**GIVEN REQUEST**
Copy out every one of the records below, line for line, without changing a thing.
━━━━━━━━━━
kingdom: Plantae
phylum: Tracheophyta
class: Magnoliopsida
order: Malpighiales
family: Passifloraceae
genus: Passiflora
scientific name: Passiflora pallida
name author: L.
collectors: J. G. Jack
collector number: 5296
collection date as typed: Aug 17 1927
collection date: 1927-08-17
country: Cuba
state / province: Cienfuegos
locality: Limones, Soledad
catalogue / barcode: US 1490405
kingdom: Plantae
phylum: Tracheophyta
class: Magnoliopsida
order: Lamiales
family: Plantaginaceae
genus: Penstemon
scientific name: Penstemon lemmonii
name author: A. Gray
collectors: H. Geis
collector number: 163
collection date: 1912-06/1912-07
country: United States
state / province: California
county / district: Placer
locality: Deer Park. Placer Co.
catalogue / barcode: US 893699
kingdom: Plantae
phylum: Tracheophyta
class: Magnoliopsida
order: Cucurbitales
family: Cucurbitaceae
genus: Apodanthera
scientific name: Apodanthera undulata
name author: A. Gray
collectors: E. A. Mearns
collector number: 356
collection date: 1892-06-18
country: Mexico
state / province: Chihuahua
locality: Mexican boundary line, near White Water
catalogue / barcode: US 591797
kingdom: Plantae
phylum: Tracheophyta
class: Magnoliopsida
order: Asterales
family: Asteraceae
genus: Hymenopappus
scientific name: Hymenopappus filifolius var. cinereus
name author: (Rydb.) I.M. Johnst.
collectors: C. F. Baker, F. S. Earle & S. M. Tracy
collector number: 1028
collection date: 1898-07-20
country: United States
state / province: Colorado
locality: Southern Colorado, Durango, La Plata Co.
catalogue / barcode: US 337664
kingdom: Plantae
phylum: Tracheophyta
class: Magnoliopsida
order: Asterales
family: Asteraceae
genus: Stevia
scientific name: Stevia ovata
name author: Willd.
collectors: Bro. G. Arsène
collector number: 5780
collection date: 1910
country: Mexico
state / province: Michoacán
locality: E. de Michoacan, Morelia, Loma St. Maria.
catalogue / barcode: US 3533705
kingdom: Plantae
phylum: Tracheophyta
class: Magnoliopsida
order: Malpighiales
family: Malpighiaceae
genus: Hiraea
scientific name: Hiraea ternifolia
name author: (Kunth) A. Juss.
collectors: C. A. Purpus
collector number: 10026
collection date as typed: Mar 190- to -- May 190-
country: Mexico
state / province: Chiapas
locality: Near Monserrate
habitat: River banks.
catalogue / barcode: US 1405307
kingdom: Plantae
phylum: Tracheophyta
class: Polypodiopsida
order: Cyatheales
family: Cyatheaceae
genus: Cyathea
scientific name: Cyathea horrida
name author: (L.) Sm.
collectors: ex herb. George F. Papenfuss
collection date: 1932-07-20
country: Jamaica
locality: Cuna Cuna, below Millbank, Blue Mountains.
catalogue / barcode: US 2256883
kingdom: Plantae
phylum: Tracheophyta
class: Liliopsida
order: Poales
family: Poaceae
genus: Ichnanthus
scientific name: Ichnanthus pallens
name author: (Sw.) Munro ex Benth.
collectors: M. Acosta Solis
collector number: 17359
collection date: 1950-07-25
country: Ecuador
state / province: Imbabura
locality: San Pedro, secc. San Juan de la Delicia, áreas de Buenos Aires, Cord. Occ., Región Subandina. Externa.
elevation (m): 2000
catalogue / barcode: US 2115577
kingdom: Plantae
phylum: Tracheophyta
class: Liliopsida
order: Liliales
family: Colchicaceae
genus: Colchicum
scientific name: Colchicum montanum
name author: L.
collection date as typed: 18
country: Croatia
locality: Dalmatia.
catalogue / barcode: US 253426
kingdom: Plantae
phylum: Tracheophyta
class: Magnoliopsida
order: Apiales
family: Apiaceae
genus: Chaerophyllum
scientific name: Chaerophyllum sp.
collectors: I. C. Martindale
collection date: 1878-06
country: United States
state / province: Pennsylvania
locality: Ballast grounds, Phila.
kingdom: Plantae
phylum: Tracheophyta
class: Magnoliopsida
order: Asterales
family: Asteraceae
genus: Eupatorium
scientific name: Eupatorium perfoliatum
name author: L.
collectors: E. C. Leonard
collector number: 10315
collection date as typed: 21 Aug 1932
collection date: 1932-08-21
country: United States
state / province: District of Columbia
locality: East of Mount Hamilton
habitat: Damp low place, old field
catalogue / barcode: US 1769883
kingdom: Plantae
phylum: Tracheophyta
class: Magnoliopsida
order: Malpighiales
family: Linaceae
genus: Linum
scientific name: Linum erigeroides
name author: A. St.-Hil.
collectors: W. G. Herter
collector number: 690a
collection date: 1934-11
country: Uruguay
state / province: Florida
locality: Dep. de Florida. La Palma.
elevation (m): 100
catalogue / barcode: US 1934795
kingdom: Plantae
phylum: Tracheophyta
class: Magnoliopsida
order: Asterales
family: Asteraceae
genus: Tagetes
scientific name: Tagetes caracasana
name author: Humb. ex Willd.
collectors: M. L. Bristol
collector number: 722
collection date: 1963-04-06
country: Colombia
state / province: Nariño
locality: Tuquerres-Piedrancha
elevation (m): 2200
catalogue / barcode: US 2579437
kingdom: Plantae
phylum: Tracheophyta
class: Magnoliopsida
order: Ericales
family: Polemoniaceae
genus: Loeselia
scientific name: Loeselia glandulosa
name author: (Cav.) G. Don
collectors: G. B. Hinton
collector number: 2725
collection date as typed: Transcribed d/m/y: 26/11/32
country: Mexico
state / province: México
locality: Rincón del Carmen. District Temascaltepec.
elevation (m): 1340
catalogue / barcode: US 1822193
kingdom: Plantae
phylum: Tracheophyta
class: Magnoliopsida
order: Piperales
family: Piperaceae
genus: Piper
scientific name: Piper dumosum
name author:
━━━━━━━━━━
**TASK OUTPUT**
kingdom: Plantae
phylum: Tracheophyta
class: Magnoliopsida
order: Malpighiales
family: Passifloraceae
genus: Passiflora
scientific name: Passiflora pallida
name author: L.
collectors: J. G. Jack
collector number: 5296
collection date as typed: Aug 17 1927
collection date: 1927-08-17
country: Cuba
state / province: Cienfuegos
locality: Limones, Soledad
catalogue / barcode: US 1490405
kingdom: Plantae
phylum: Tracheophyta
class: Magnoliopsida
order: Lamiales
family: Plantaginaceae
genus: Penstemon
scientific name: Penstemon lemmonii
name author: A. Gray
collectors: H. Geis
collector number: 163
collection date: 1912-06/1912-07
country: United States
state / province: California
county / district: Placer
locality: Deer Park. Placer Co.
catalogue / barcode: US 893699
kingdom: Plantae
phylum: Tracheophyta
class: Magnoliopsida
order: Cucurbitales
family: Cucurbitaceae
genus: Apodanthera
scientific name: Apodanthera undulata
name author: A. Gray
collectors: E. A. Mearns
collector number: 356
collection date: 1892-06-18
country: Mexico
state / province: Chihuahua
locality: Mexican boundary line, near White Water
catalogue / barcode: US 591797
kingdom: Plantae
phylum: Tracheophyta
class: Magnoliopsida
order: Asterales
family: Asteraceae
genus: Hymenopappus
scientific name: Hymenopappus filifolius var. cinereus
name author: (Rydb.) I.M. Johnst.
collectors: C. F. Baker, F. S. Earle & S. M. Tracy
collector number: 1028
collection date: 1898-07-20
country: United States
state / province: Colorado
locality: Southern Colorado, Durango, La Plata Co.
catalogue / barcode: US 337664
kingdom: Plantae
phylum: Tracheophyta
class: Magnoliopsida
order: Asterales
family: Asteraceae
genus: Stevia
scientific name: Stevia ovata
name author: Willd.
collectors: Bro. G. Arsène
collector number: 5780
collection date: 1910
country: Mexico
state / province: Michoacán
locality: E. de Michoacan, Morelia, Loma St. Maria.
catalogue / barcode: US 3533705
kingdom: Plantae
phylum: Tracheophyta
class: Magnoliopsida
order: Malpighiales
family: Malpighiaceae
genus: Hiraea
scientific name: Hiraea ternifolia
name author: (Kunth) A. Juss.
collectors: C. A. Purpus
collector number: 10026
collection date as typed: Mar 190- to -- May 190-
country: Mexico
state / province: Chiapas
locality: Near Monserrate
habitat: River banks.
catalogue / barcode: US 1405307
kingdom: Plantae
phylum: Tracheophyta
class: Polypodiopsida
order: Cyatheales
family: Cyatheaceae
genus: Cyathea
scientific name: Cyathea horrida
name author: (L.) Sm.
collectors: ex herb. George F. Papenfuss
collection date: 1932-07-20
country: Jamaica
locality: Cuna Cuna, below Millbank, Blue Mountains.
catalogue / barcode: US 2256883
kingdom: Plantae
phylum: Tracheophyta
class: Liliopsida
order: Poales
family: Poaceae
genus: Ichnanthus
scientific name: Ichnanthus pallens
name author: (Sw.) Munro ex Benth.
collectors: M. Acosta Solis
collector number: 17359
collection date: 1950-07-25
country: Ecuador
state / province: Imbabura
locality: San Pedro, secc. San Juan de la Delicia, áreas de Buenos Aires, Cord. Occ., Región Subandina. Externa.
elevation (m): 2000
catalogue / barcode: US 2115577
kingdom: Plantae
phylum: Tracheophyta
class: Liliopsida
order: Liliales
family: Colchicaceae
genus: Colchicum
scientific name: Colchicum montanum
name author: L.
collection date as typed: 18
country: Croatia
locality: Dalmatia.
catalogue / barcode: US 253426
kingdom: Plantae
phylum: Tracheophyta
class: Magnoliopsida
order: Apiales
family: Apiaceae
genus: Chaerophyllum
scientific name: Chaerophyllum sp.
collectors: I. C. Martindale
collection date: 1878-06
country: United States
state / province: Pennsylvania
locality: Ballast grounds, Phila.
kingdom: Plantae
phylum: Tracheophyta
class: Magnoliopsida
order: Asterales
family: Asteraceae
genus: Eupatorium
scientific name: Eupatorium perfoliatum
name author: L.
collectors: E. C. Leonard
collector number: 10315
collection date as typed: 21 Aug 1932
collection date: 1932-08-21
country: United States
state / province: District of Columbia
locality: East of Mount Hamilton
habitat: Damp low place, old field
catalogue / barcode: US 1769883
kingdom: Plantae
phylum: Tracheophyta
class: Magnoliopsida
order: Malpighiales
family: Linaceae
genus: Linum
scientific name: Linum erigeroides
name author: A. St.-Hil.
collectors: W. G. Herter
collector number: 690a
collection date: 1934-11
country: Uruguay
state / province: Florida
locality: Dep. de Florida. La Palma.
elevation (m): 100
catalogue / barcode: US 1934795
kingdom: Plantae
phylum: Tracheophyta
class: Magnoliopsida
order: Asterales
family: Asteraceae
genus: Tagetes
scientific name: Tagetes caracasana
name author: Humb. ex Willd.
collectors: M. L. Bristol
collector number: 722
collection date: 1963-04-06
country: Colombia
state / province: Nariño
locality: Tuquerres-Piedrancha
elevation (m): 2200
catalogue / barcode: US 2579437
kingdom: Plantae
phylum: Tracheophyta
class: Magnoliopsida
order: Ericales
family: Polemoniaceae
genus: Loeselia
scientific name: Loeselia glandulosa
name author: (Cav.) G. Don
collectors: G. B. Hinton
collector number: 2725
collection date as typed: Transcribed d/m/y: 26/11/32
country: Mexico
state / province: México
locality: Rincón del Carmen. District Temascaltepec.
elevation (m): 1340
catalogue / barcode: US 1822193
kingdom: Plantae
phylum: Tracheophyta
class: Magnoliopsida
order: Piperales
family: Piperaceae
genus: Piper
scientific name: Piper dumosum
name author:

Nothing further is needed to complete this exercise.